Academically, I was streamed into a non (GCSE) group. Not realising the significance of this until year 4 when we had to select our GCSE subjects. I was told that I couldn’t sit any, and I would have to complete CSEs instead. These exams were a lower tier than GCSE’s. So, my dad and I went to see the principal to persuade the school to create an additional class who would also sit GCSEs.
I sat the exams, and the results were not what I’d hoped, but what I had expected. I walked away with just two CSE grade 1s (C grade GCSE equivalent). Whilst I felt disappointed, in my heart, I knew I didn’t want to go onto study A Levels. I knew I was more practically minded and liked to learn what I could apply.
I had to get a few more GCSEs first and the good news is I excelled at the vocational (BTEC) Business and Finance course; I loved it. What I was noticing though at exam time, I had no confidence in my ability to pass. Whilst my coursework was good. I had failed before I even sat any exams. I attributed this in later years to how I saw myself, slightly less than, someone who tried but didn’t prevail, someone who didn’t fit in. That was my narrative. I developed a strong and loud critical inner voice. I realised I needed to change my inner narrative if I wanted to achieve my goals. I am pleased to say I managed to do this with the help of a good coach and while coaching others I reflected on the questions I was asking others.
What I would love to hear is how other people have overcome such events or situations? If you’re a parent, how are you helping your children navigate these already carved out paths to follow (GCSEs, A-Levels, University). As I have shown there are other roads to travel. My early years had some positive and negative influences on me, but they did not define me.

17/09/2022

Bouncing back.
Last week on LinkedIn, I spoke about my early life experiences which affected my education, self-esteem and identity. I said that these experiences did not define me. "Why?" Because I would not let them.

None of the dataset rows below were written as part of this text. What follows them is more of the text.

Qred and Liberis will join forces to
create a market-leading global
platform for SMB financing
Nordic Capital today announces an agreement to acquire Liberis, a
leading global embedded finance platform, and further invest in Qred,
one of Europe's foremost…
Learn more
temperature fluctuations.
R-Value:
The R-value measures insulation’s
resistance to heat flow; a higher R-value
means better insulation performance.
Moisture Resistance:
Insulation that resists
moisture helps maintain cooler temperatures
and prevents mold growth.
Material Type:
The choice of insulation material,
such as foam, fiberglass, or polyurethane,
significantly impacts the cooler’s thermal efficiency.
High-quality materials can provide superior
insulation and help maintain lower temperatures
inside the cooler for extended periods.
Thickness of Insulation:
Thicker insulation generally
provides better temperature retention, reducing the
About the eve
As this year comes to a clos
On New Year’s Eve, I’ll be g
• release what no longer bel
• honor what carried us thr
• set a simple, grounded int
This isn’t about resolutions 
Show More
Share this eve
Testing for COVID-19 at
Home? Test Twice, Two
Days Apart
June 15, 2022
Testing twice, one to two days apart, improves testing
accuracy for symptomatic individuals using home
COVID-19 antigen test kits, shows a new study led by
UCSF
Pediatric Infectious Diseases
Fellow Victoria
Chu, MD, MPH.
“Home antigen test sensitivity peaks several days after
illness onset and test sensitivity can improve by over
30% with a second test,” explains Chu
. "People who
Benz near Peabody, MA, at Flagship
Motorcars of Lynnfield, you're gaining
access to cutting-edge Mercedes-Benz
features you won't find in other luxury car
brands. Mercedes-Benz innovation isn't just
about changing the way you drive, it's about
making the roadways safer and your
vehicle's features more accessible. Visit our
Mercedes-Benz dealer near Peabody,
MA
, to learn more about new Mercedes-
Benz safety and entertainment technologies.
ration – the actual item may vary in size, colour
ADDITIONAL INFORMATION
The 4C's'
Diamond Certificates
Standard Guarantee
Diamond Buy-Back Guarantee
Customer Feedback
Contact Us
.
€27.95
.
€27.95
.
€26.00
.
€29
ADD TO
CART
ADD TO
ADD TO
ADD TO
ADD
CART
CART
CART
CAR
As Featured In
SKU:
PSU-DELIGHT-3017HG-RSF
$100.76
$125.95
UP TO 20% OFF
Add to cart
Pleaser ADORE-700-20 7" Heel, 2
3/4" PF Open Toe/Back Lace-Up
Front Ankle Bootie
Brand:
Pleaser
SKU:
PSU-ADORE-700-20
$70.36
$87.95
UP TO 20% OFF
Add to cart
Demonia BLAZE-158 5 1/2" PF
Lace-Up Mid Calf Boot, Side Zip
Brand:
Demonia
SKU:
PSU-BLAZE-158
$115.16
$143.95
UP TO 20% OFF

I went on to graduate with a degree in Business and Finance even though I took a slightly different route to everyone else

The road ahead continued to be tricky, but not impossible. I have lived through 4 redundancies over my 30+ working years. Each of those moments tested my resilience. What I realised is that my resilience needs to be active and continuous. No one knows what life is going to throw at you (this can't be controlled, so why bother trying?). I can, however, choose how to respond (this is within my gift). It is a choice, right? Even though at times it doesn't feel like it.

For me self-pity is a place to visit (it's ok to spend time licking my wounds and I have definitely done that), it isn't however, a place to dwell.

So why am I talking about this? My main point here is that life happens, and it can be hard to bounce back after setbacks. But it can be done. It takes work on the inside, reflection time, the love and support of good people, a coach.These are the resources I used.

I would love to hear what techniques you’ve used to help you bounce back after setbacks? How do you go about keeping your resilience active and continuous?